* Task prompt *
Output, character for character, the lines of the data below from the one containing "pose: elev=7.9 azim=304.7" through the last line, including both of those lines.

+++

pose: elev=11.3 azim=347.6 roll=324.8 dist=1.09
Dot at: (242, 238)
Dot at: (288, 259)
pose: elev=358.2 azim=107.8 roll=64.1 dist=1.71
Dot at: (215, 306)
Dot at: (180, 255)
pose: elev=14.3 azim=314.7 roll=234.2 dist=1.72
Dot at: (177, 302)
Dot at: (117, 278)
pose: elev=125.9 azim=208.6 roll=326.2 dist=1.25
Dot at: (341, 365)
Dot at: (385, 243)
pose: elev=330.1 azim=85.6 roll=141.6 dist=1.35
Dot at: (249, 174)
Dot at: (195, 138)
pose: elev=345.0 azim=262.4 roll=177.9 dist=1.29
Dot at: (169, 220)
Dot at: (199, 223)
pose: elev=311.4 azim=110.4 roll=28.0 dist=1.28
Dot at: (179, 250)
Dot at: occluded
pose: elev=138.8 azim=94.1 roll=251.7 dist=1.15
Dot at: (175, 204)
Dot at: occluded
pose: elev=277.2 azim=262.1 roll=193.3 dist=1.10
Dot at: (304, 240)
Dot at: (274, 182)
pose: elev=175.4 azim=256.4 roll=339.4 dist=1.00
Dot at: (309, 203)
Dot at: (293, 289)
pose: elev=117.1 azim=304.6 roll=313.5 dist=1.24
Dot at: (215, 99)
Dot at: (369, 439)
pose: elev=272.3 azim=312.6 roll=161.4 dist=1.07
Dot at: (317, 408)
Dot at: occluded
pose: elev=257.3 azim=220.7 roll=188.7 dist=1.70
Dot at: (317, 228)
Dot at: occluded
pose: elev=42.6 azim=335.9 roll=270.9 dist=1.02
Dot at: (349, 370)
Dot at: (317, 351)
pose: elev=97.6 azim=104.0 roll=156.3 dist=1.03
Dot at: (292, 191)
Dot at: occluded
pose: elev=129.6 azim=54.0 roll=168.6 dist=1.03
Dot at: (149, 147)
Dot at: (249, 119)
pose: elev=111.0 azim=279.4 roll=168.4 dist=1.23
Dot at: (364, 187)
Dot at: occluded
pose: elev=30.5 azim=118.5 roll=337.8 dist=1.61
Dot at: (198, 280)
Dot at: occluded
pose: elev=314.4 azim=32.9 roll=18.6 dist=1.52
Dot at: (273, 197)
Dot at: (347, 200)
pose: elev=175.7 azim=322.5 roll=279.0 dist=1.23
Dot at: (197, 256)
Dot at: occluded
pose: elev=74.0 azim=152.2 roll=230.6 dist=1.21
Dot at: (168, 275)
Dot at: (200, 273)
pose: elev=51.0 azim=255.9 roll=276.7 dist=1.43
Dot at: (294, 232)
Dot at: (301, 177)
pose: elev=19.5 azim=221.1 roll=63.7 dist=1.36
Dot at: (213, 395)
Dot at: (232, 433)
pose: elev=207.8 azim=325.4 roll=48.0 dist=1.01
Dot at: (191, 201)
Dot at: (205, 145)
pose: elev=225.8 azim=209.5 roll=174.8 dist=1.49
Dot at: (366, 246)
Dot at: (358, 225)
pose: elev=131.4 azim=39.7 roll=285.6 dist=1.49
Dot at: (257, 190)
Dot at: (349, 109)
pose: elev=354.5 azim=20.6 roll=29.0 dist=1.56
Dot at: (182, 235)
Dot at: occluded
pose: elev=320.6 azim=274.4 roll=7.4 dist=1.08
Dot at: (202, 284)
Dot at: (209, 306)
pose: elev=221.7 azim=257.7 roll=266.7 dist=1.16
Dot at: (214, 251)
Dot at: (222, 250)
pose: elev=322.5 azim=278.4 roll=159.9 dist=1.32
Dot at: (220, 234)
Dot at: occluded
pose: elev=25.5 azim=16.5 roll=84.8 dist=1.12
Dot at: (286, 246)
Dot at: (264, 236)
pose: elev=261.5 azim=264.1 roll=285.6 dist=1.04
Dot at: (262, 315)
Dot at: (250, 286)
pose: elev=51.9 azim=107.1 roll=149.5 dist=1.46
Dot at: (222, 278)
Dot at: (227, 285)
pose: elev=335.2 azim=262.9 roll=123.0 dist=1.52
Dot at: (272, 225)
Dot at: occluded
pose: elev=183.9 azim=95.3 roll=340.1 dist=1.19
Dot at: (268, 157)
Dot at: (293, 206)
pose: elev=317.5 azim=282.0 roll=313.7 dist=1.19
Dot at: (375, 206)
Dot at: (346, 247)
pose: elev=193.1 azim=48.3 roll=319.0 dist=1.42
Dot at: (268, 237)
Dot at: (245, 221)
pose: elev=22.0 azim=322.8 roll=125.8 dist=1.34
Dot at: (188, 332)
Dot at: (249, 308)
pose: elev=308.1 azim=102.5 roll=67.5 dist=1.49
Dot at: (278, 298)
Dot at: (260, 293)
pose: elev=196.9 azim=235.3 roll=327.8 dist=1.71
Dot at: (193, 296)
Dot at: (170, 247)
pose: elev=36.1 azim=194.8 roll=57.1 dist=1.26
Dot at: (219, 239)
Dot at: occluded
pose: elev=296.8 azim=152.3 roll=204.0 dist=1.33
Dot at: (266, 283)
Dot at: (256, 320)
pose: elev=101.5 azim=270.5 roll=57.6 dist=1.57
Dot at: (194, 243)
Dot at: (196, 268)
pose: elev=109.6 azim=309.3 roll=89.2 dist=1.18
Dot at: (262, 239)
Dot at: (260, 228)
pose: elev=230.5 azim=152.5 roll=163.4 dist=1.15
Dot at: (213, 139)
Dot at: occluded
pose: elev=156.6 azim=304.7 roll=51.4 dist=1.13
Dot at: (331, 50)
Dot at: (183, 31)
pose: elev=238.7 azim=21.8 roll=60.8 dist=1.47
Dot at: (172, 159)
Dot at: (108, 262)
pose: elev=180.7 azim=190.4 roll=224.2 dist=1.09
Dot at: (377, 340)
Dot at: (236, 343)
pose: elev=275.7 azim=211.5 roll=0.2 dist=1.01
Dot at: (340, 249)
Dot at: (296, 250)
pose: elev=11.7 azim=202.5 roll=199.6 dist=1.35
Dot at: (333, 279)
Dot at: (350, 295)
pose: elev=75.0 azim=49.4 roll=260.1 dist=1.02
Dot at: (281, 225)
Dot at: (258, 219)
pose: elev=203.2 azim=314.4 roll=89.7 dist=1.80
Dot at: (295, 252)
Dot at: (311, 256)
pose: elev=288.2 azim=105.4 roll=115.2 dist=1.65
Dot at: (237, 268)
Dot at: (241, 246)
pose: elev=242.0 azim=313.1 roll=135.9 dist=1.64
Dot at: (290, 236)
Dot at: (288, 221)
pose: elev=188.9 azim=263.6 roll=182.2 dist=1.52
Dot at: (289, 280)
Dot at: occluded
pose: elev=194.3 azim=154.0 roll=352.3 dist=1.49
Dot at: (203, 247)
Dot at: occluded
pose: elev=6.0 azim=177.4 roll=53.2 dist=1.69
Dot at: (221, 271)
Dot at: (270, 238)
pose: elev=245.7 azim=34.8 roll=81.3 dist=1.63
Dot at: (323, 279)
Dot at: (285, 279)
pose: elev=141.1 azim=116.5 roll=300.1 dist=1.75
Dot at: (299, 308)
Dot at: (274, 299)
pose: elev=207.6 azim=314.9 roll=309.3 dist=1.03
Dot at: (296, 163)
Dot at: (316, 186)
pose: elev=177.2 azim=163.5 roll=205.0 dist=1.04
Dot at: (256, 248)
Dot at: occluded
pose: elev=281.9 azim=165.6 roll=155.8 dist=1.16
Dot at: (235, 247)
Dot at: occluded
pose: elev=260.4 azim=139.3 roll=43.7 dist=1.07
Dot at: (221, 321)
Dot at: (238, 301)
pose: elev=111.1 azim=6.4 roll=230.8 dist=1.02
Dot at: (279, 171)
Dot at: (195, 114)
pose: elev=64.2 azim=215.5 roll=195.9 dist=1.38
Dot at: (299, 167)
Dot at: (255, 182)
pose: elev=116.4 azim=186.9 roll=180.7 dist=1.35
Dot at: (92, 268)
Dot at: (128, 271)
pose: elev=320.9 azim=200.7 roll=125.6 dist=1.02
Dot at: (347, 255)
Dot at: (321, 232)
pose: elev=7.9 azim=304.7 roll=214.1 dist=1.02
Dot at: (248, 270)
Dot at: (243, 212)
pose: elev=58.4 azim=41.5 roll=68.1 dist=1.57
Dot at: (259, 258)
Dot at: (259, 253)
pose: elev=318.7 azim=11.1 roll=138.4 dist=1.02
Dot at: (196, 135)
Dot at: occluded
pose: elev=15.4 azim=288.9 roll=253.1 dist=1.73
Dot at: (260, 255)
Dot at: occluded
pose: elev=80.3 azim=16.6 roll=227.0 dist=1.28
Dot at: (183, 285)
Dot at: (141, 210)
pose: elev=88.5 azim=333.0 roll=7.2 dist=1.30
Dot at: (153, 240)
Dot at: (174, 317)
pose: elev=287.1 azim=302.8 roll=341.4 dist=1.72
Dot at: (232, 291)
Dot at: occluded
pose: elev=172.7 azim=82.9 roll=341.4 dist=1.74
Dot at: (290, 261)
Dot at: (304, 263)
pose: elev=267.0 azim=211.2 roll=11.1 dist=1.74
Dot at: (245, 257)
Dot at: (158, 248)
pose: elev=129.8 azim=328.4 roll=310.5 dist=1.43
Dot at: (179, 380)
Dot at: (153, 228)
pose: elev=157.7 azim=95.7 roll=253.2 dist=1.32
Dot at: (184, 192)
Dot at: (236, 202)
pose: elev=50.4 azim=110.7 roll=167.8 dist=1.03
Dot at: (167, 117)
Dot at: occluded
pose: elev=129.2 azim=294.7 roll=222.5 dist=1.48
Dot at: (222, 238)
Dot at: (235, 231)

+++

* Exercise answer *
pose: elev=7.9 azim=304.7 roll=214.1 dist=1.02
Dot at: (248, 270)
Dot at: (243, 212)
pose: elev=58.4 azim=41.5 roll=68.1 dist=1.57
Dot at: (259, 258)
Dot at: (259, 253)
pose: elev=318.7 azim=11.1 roll=138.4 dist=1.02
Dot at: (196, 135)
Dot at: occluded
pose: elev=15.4 azim=288.9 roll=253.1 dist=1.73
Dot at: (260, 255)
Dot at: occluded
pose: elev=80.3 azim=16.6 roll=227.0 dist=1.28
Dot at: (183, 285)
Dot at: (141, 210)
pose: elev=88.5 azim=333.0 roll=7.2 dist=1.30
Dot at: (153, 240)
Dot at: (174, 317)
pose: elev=287.1 azim=302.8 roll=341.4 dist=1.72
Dot at: (232, 291)
Dot at: occluded
pose: elev=172.7 azim=82.9 roll=341.4 dist=1.74
Dot at: (290, 261)
Dot at: (304, 263)
pose: elev=267.0 azim=211.2 roll=11.1 dist=1.74
Dot at: (245, 257)
Dot at: (158, 248)
pose: elev=129.8 azim=328.4 roll=310.5 dist=1.43
Dot at: (179, 380)
Dot at: (153, 228)
pose: elev=157.7 azim=95.7 roll=253.2 dist=1.32
Dot at: (184, 192)
Dot at: (236, 202)
pose: elev=50.4 azim=110.7 roll=167.8 dist=1.03
Dot at: (167, 117)
Dot at: occluded
pose: elev=129.2 azim=294.7 roll=222.5 dist=1.48
Dot at: (222, 238)
Dot at: (235, 231)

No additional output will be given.